▶ **WORK TO COMPLETE**:
The response must contain every record, repeated exactly.

▶ **STUDY MATERIAL**:
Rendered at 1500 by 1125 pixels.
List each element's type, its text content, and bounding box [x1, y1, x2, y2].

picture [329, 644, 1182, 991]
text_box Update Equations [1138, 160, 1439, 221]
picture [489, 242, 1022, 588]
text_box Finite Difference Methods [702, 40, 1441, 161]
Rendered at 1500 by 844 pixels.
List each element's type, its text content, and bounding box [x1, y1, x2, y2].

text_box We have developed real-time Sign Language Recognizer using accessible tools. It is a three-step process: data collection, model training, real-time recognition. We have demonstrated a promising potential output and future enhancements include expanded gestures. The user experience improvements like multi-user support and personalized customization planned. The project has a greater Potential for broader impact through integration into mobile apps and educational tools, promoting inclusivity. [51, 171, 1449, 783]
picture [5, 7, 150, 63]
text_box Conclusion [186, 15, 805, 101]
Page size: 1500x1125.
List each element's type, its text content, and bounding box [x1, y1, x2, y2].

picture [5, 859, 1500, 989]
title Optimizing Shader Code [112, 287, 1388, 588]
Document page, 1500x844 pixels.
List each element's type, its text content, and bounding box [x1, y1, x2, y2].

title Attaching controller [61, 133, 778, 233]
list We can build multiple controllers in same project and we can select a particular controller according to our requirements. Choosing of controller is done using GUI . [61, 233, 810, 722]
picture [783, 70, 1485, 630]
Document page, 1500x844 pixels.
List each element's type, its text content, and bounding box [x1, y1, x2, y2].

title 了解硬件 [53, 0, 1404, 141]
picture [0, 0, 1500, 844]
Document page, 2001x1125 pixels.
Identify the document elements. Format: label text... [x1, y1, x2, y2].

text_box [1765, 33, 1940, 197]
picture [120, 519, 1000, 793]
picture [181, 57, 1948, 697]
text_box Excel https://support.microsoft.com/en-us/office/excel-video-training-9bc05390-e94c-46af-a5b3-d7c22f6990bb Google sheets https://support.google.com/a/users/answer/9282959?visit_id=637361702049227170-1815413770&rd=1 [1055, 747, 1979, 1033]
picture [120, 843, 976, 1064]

▶ **TASK RESULT**:
Rendered at 1500 by 1125 pixels.
List each element's type, its text content, and bounding box [x1, y1, x2, y2].

picture [329, 644, 1182, 991]
text_box Update Equations [1138, 160, 1439, 221]
picture [489, 242, 1022, 588]
text_box Finite Difference Methods [702, 40, 1441, 161]
Rendered at 1500 by 844 pixels.
List each element's type, its text content, and bounding box [x1, y1, x2, y2].

text_box We have developed real-time Sign Language Recognizer using accessible tools. It is a three-step process: data collection, model training, real-time recognition. We have demonstrated a promising potential output and future enhancements include expanded gestures. The user experience improvements like multi-user support and personalized customization planned. The project has a greater Potential for broader impact through integration into mobile apps and educational tools, promoting inclusivity. [51, 171, 1449, 783]
picture [5, 7, 150, 63]
text_box Conclusion [186, 15, 805, 101]
Page size: 1500x1125.
List each element's type, its text content, and bounding box [x1, y1, x2, y2].

picture [5, 859, 1500, 989]
title Optimizing Shader Code [112, 287, 1388, 588]
Document page, 1500x844 pixels.
List each element's type, its text content, and bounding box [x1, y1, x2, y2].

title Attaching controller [61, 133, 778, 233]
list We can build multiple controllers in same project and we can select a particular controller according to our requirements. Choosing of controller is done using GUI . [61, 233, 810, 722]
picture [783, 70, 1485, 630]
Document page, 1500x844 pixels.
List each element's type, its text content, and bounding box [x1, y1, x2, y2].

title 了解硬件 [53, 0, 1404, 141]
picture [0, 0, 1500, 844]
Document page, 2001x1125 pixels.
Identify the document elements. Format: label text... [x1, y1, x2, y2].

text_box [1765, 33, 1940, 197]
picture [120, 519, 1000, 793]
picture [181, 57, 1948, 697]
text_box Excel https://support.microsoft.com/en-us/office/excel-video-training-9bc05390-e94c-46af-a5b3-d7c22f6990bb Google sheets https://support.google.com/a/users/answer/9282959?visit_id=637361702049227170-1815413770&rd=1 [1055, 747, 1979, 1033]
picture [120, 843, 976, 1064]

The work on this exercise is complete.